Every lawyer gearing up to make a move is aware of the need for an updated résumé, but not all lawyers think to put together a list of representative matters, or “deal sheet” for the corporate lawyers. I’m going to call it a “deal sheet” for the purposes of the article.
You have no intention of ever switching jobs? Even so, I strongly urge you to keep a running list of matters you have worked on. Compiling a deal sheet is also a great way of taking stock of your experience and of seeing where your experience may be lacking.
Here are some tips to get your started:
1. Compile a deal sheet early and often. Don’t wait until you are thinking of switching jobs. It’s really not fun to pull an all-nighter just to draw up a deal sheet. And you certainly won’t remember the details of each matter as clearly years or even months later.
2. If you are very junior and have very little experience to show off, a deal sheet may be unnecessary. It would look funny to offer up a deal sheet listing only two or three deals in total. But you should still include these two or three deals as bullet points in your résumé itself. The more concretely you can show your experience, the better. Even if you include a separate deal sheet, consider adding several bullets to your résumé with one- or two-line summaries of your most high profile or most representative deals.
3. Especially for the junior associates, consider going the extra mile and including in your deal sheet not only a description of the matters you worked on but also a description of your specific role on each matter. This serves four purposes:
a. It gives a clearer picture of your experience—i.e., did you take first crack at the MD&A in that prospectus or were you the junior lawyer on Team Due Diligence?
b. It helps you remember what you did on the deal so interview prep is much easier.
c. At first glance it will appear as though you have more experience than perhaps you really do. Résumés should be concise. But deal sheets have no page limits. I am certainly not encouraging you to be anything but 100% accurate on your résumé and deal sheet. But if you have only worked on two high yield debt offerings and want to prove you are capable of running high yield deals in your next job, what better way than to show precisely the high level work you did undertake in those two deals?
d. It shows, if nothing else, that you are taking this job search process seriously and that you took the time to reflect on your experience and keep track of your experience in an organized fashion.
4. Be extremely careful not to include any confidential information in your deal sheet. How do you do this?
a. If the matter is public, you should be OK.
b. Firms are generally required to ask permission to list their clients publicly. But if your firm lists a deal on its external website, you can probably safely assume they have permission.
c. If you have any doubt at all whether a matter is confidential, or certainly for ongoing matters, include as much detail as possible but do not include the client’s name or any information that would allow someone to guess the client’s identity. For example, replace “HSBC” with “a foreign bank” or “Pfizer” with “a large pharmaceutical company.”
5. Subject to #3 above, include a note in each matter you list to explain any particularly interesting, uncommon or complicated legal issues that came up in the course of your work, how you suggested handling the issue, and ultimately how it was resolved. If it is too difficult to do this without divulging confidential information, maintain a second version of your deal sheet that includes this additional information. Don’t send this version to anyone, but use it to prepare for interviews.

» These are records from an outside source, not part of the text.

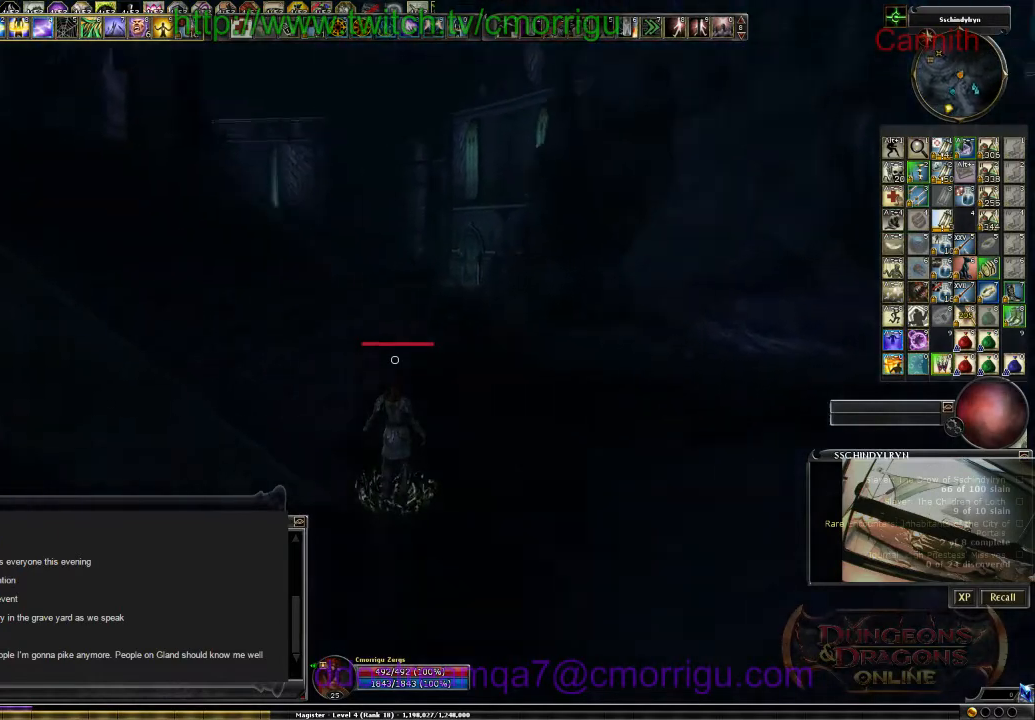
{"keys": ["w"], "events": []}
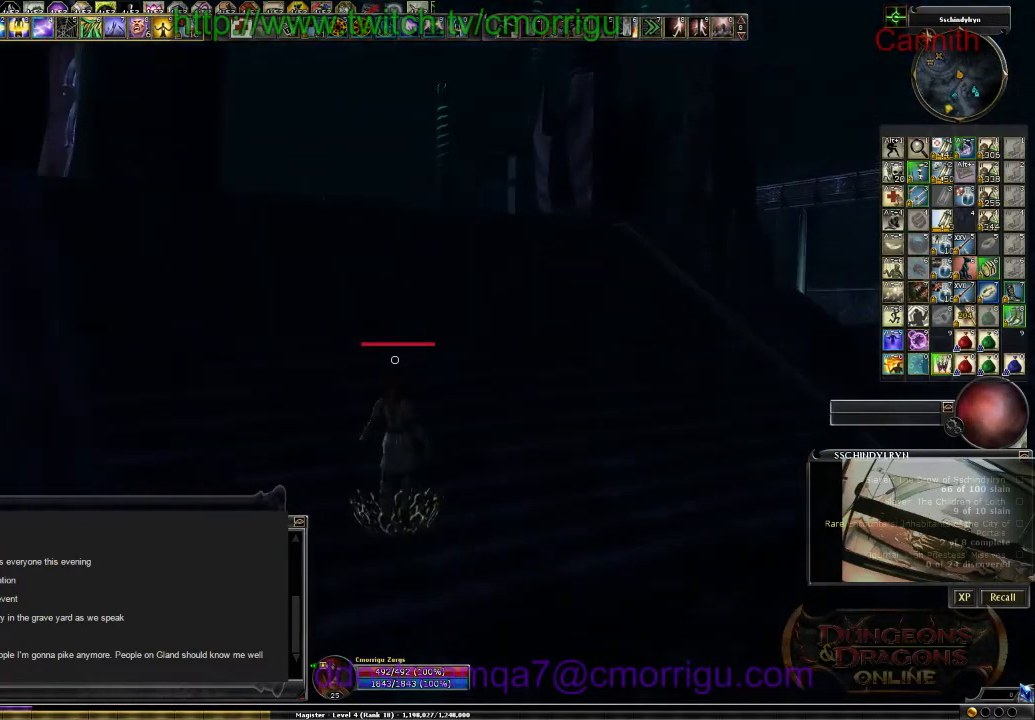
{"keys": ["w"], "events": []}
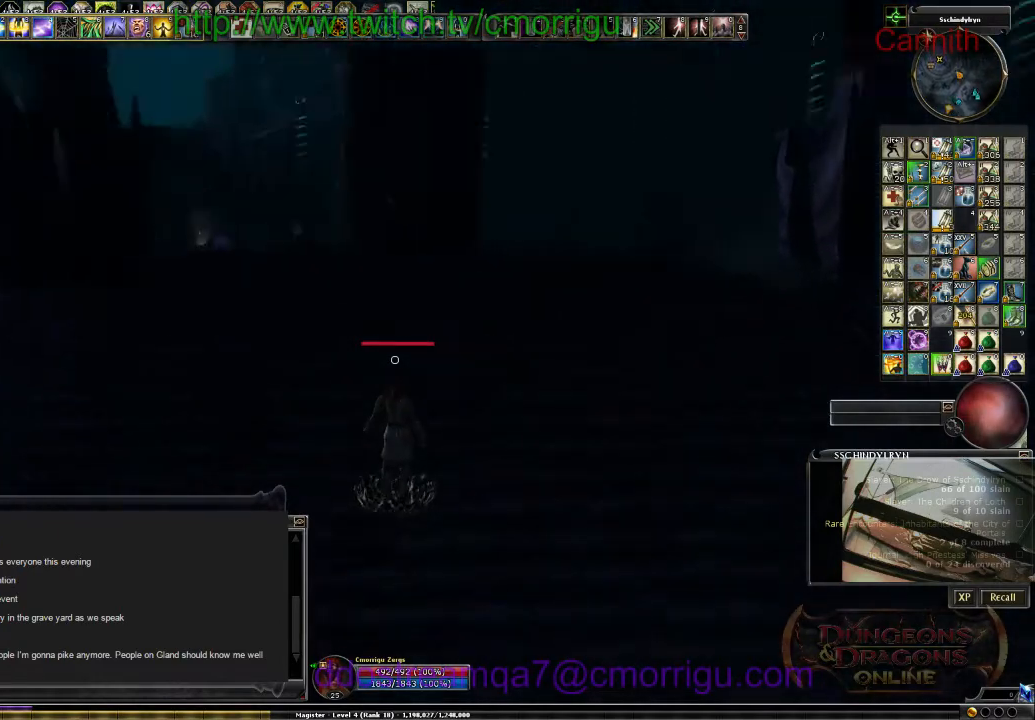
{"keys": ["m", "w"], "events": [[500, "m", "down"]]}
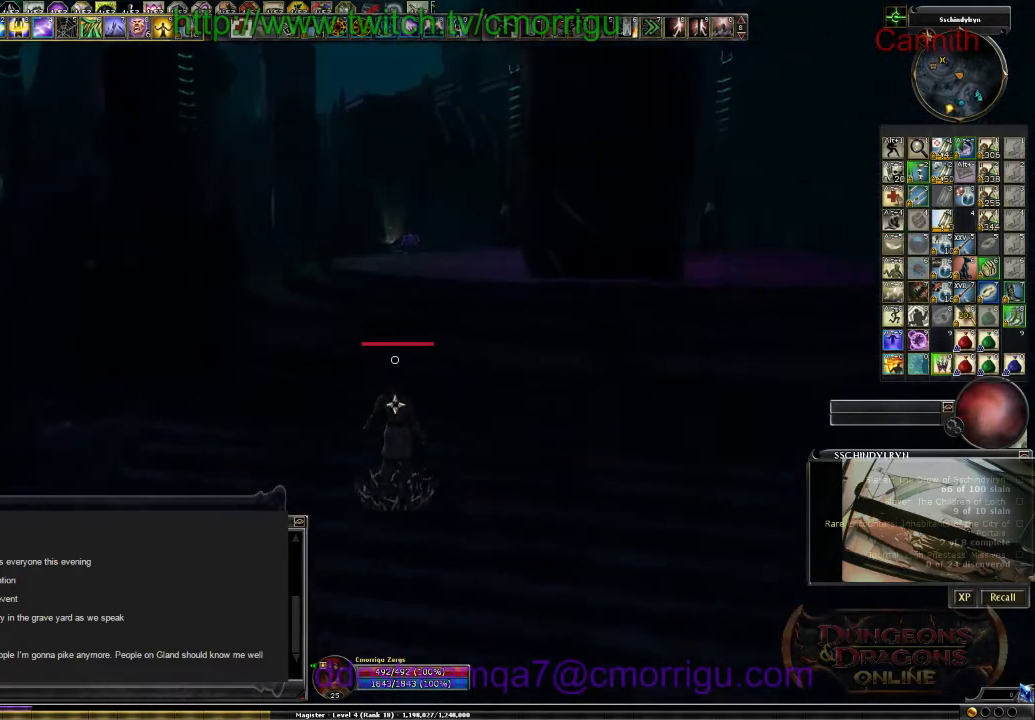
{"keys": ["w"], "events": [[100, "m", "up"]]}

6. What about deals that did not close? Again, subject to #3 above, include them if they add something to the substantive breadth of your experience. Just indicate the final status, for example, “(Transaction launched but was cancelled before pricing.)”
7. Organize your experience into logical categories separated by headings. For example, a litigator might list general commercial litigations, bankruptcy litigations, and arbitrations separately. A corporate lawyer might list M&A deals, capital markets offerings, and SEC reporting matters separately. A pure capital markets lawyer might take it one step further and list equity and debt offerings separately. Perhaps IPOs should have their own category. Or maybe it makes most sense to group deals where you represented the issuer under one heading and deals where you represented the underwriters under a different heading or sub-heading. The important thing is not which categories you choose, but that you organize your deal sheet logically and such that someone just skimming it in thirty seconds will nonetheless get a good sense of your experience.
8. Include the dates of each deal (month and year) to show how recent your experience in various sub-practice areas has been. Within each category on your deal sheet, it would be logical to list deals in descending chronological order.
9. Where you have worked on a number of nearly identical deals for the same client, do not be afraid to condense these transactions into one entry. Err on the side of being over-inclusive, but there’s no need to bore anyone to death.
10. Be fully prepared to talk intelligently about anything and everything you include in your deal sheet. If you cannot recall a. the basics of the deal structure; b. any particularly key issues that arose and how they were resolved; and c.any challenges you in particular faced during this deal and how you approached them,be sure to brush up before your first interview. If you really were not involved in the substance of the deal (or at least a part of that deal, as you indicate on your deal sheet), delete it.
Now proofread, proofread, proofread…then proofread once again… and you should be good to go!